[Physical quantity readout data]
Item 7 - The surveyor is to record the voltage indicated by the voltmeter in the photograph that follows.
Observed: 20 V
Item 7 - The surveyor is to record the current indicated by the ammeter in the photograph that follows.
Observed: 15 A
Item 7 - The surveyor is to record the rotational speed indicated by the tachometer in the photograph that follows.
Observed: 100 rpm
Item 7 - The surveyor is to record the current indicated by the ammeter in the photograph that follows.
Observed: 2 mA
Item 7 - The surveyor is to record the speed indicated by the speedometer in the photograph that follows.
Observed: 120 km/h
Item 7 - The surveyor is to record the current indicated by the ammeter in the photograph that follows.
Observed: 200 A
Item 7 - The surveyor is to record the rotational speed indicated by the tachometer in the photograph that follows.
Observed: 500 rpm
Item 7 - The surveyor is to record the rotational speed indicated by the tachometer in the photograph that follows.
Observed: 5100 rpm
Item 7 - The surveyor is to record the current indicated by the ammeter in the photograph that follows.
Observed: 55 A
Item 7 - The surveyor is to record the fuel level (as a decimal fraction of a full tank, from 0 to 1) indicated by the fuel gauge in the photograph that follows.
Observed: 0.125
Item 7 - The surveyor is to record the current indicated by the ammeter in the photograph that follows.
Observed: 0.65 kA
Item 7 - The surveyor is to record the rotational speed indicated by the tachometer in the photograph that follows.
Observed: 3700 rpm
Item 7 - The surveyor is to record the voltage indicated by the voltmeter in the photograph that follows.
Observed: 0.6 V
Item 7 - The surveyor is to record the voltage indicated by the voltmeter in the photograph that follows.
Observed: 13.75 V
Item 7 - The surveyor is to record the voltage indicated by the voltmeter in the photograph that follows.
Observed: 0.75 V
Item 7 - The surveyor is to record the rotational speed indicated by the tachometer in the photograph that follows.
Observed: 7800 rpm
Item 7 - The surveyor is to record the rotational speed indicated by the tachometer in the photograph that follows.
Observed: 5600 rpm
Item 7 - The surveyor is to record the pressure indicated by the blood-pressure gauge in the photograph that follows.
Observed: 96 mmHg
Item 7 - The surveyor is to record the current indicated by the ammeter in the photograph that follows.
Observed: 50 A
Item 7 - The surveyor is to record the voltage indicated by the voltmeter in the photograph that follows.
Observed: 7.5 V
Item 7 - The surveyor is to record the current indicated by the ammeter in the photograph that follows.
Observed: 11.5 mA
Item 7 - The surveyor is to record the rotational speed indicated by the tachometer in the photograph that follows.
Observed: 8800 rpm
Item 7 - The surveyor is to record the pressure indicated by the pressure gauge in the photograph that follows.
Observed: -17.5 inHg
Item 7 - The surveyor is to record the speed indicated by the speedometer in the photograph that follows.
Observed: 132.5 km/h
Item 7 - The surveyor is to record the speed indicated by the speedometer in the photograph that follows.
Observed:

● What the task requires: Which lines of the material above contain the word "pressure"? Collect each of them, copied in full.

● Solution for this problem:
Item 7 - The surveyor is to record the pressure indicated by the blood-pressure gauge in the photograph that follows.
Item 7 - The surveyor is to record the pressure indicated by the pressure gauge in the photograph that follows.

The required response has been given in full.